ОТРЫВОК СО СТРАНИЦЫ
---

Читать «Статьи из газеты «Известия»» онлайн - страница 338

Дмитрий Львович Быков

Горько мне представлять их посмертную встречу — в нее отчего-то верится. У «серапионов» была строгая дисциплина: ради своих суббот они пренебрегали любыми делами; не может быть, чтобы, дождавшись в 1989 г. последнего, Каверина-Зильбера, они не сошлись невидимо в уцелевшем Доме искусств, в комнате Слонимского на втором этаже. Не знаю, что там теперь, кажется, клуб.

— Прости меня, Левушка, — сказал бы старший. — Ты все верно предсказал мне в последнем письме. Я написал семь советских романов — один другого унылее — и безнадежно увяз в последнем, уцелеет от меня только первый, в котором с миру по нитке надергано из всей мировой литературы, но есть живая растерянность хорошего человека, осознавшего, что быть человеком уже недостаточно. Я не помог издать твою книжку, хотя стал крупным сановником. Я предал многих друзей и травил многих великих сверстников. Старость моя была одинока. Если бы ты видел меня, высохшего, как Кащей, не способного выжать из себя ни строчки.

— И ты прости меня, Левушка, — сказал бы единственный поэт среди них. — Я не предавал друзей, но молча соглашался с их травлей. После первых двух книг не написал ничего значительного. Я тоже дослужился до больших советских чинов, повторял глупости со многих трибун (это называлось «защищать мир»), и стихи покинули меня. Но на старости лет я влюбился в переделкинскую медсестру и две тетради исписал любовной лирикой, детской, смешной, уже совершенно бездарной, — о, если бы ты видел меня, приплясывающего старца.

---

ЗАДАНИЯ
a - Сколько советских романов, по собственным словам, написал старший из собеседников в отрывке о «серапионах»?
b - Допишите отрывок о посмертной встрече «серапионов», начав сразу после его последнего предложения.
Приведенные далее записи никак не связаны с отрывком.

---

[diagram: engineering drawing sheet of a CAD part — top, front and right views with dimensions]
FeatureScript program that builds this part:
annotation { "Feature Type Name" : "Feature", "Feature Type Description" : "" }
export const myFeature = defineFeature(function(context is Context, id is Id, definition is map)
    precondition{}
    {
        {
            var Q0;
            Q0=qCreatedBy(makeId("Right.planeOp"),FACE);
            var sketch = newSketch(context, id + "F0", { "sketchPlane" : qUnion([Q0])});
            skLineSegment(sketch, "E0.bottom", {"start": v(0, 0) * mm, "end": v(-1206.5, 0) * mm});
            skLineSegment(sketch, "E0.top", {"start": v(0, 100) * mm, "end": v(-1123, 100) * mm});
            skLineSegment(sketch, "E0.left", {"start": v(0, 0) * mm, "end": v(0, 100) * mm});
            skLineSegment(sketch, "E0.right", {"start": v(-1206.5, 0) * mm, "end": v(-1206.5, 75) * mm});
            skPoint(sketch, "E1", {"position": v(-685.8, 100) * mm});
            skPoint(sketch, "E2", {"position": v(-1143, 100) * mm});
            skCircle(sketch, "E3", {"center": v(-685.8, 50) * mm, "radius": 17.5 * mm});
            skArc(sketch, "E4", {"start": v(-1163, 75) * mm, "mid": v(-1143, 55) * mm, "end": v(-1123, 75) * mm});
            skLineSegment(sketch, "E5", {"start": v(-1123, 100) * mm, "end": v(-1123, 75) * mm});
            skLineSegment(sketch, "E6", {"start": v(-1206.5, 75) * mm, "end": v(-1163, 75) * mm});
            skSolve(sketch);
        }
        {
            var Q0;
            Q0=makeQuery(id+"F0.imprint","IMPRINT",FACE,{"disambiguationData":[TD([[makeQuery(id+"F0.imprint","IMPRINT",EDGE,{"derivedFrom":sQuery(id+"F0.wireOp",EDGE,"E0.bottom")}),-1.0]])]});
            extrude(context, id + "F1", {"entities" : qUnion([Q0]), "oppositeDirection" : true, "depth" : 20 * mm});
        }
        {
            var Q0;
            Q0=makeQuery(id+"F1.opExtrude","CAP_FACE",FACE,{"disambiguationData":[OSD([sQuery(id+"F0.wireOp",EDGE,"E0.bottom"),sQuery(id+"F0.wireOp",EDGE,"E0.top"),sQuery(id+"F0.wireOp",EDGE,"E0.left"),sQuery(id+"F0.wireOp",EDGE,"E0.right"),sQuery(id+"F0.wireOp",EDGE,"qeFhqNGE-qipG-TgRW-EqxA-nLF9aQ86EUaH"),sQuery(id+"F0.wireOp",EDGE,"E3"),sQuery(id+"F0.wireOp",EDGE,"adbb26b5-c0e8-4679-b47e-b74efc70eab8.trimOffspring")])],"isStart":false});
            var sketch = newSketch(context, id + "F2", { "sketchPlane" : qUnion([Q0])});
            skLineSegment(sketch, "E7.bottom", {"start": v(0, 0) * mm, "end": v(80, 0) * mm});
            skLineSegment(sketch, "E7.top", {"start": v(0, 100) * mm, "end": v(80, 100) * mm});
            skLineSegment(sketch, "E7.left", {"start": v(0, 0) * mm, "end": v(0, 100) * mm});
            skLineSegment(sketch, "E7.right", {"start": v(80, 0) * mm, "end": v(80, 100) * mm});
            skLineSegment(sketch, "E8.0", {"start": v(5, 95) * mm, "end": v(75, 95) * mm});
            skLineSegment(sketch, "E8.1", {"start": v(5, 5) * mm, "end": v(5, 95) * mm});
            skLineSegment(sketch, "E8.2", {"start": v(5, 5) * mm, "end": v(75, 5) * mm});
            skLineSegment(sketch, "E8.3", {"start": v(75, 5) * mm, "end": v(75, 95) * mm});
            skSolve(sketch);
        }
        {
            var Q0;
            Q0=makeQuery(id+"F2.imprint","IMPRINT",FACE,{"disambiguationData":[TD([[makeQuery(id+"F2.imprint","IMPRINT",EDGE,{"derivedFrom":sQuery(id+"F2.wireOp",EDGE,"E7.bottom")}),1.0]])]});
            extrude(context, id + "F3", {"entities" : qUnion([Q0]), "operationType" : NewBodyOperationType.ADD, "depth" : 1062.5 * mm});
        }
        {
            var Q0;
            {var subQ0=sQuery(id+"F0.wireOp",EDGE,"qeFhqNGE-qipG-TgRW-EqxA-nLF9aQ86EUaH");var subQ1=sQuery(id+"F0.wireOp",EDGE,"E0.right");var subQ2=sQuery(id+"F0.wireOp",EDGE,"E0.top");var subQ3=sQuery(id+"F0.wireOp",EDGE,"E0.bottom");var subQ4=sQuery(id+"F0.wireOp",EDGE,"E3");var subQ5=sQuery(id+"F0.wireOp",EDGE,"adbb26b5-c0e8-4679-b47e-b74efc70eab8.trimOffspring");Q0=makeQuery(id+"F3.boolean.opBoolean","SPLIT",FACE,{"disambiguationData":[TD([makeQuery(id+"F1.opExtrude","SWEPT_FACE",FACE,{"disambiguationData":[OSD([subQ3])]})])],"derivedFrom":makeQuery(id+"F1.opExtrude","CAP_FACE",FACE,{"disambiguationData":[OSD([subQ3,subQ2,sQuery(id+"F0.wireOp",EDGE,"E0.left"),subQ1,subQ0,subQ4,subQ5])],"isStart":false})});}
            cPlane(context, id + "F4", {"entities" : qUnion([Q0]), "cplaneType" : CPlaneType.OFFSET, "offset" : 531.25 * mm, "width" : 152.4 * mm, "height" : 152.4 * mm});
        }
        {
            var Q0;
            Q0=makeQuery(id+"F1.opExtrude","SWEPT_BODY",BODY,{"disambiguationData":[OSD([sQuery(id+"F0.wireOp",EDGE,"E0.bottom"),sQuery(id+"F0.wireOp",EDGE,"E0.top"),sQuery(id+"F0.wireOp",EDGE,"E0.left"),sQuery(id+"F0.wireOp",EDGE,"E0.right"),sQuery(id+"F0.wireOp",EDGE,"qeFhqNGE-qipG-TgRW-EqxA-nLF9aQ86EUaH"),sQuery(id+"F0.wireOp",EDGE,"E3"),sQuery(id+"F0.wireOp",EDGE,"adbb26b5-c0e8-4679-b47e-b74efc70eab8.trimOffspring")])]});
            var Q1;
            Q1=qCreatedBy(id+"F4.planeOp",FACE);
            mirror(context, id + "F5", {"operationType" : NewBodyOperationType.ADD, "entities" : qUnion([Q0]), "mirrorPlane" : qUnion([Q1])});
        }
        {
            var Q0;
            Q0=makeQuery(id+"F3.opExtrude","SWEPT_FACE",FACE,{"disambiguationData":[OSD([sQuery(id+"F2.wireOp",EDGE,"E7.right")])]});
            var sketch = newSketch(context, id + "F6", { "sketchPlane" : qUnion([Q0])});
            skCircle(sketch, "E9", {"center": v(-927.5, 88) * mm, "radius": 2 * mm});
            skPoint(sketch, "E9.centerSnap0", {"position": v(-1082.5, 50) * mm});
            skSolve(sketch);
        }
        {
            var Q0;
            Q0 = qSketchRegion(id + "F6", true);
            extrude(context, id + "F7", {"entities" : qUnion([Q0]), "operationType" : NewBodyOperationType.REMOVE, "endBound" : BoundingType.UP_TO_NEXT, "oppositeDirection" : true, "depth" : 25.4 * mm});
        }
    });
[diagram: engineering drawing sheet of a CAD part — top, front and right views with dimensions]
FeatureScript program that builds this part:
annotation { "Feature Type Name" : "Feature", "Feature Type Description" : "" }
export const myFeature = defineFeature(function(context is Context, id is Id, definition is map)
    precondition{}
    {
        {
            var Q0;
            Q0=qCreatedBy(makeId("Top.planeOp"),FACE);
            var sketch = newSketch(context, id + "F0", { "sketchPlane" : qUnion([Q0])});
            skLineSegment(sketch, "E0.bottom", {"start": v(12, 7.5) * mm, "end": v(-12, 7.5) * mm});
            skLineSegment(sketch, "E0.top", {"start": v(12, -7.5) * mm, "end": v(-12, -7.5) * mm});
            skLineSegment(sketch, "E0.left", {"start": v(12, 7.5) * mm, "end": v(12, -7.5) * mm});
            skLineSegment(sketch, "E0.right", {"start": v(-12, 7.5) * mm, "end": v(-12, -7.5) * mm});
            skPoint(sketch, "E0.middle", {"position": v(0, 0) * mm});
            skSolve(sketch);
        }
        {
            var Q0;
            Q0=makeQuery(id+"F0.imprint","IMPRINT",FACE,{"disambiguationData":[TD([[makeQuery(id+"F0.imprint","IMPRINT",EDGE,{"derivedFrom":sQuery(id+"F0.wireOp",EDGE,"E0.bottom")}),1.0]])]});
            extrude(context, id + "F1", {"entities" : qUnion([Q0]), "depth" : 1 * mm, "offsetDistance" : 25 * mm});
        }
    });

---

ОТВЕТЫ НА ЗАДАНИЯ
a - Семь советских романов.

b -
— Прости, Левушка, — сказал бы самый знаменитый и самый несчастный из них. — Я всегда любил тебя и помнил о тебе, и это удержало меня от многих компромиссов. Я честно пытался поверить в то, что победивший нас всех урод и есть новый человек нашей мечты, но я слышал его язык и умел писать на нем, и этот язык рассказал о нем все вернее любых умозрений. Я приписывал свои догадки застарелой ипохондрии, пытался лечиться, внушал себе бодрость. Я написал книгу о счастливом обретении душевного здоровья и надеялся, что она поможет победить все духовные болезни человечества, начиная с фашизма. Книгу ошельмовали, меня затравили, я ни в чем не покаялся, но никогда уже не оправился. Десять последних лет прожил в нищете, которой больше всего страшился, и умер, собирая ничтожные бумажки для ничтожной пенсии. Если бы ты видел меня, с мертвым лицом и голосом, задыхающегося на этих бесчисленных лестницах…

— Прости и ты меня, Лева, — сказал бы самый неоцененный и загадочный. — Всю жизнь я прожил автором партизанских повестей — худшего из того, что написал. Пятьдесят лет пролежали в столе «Кремль», «У», «Вулкан» — лучшие мои книги, а когда они вышли к читателю, спасенные женой, читать и понимать их было уже некому. Я никого не предал и многим помог, но не сумел помочь себе самому — я знал и умел много больше, чем сумел воплотить. Если бы ты видел меня, умирающего от рака, в полном сознании неосуществленности, и безвозвратности, и неистраченности дара!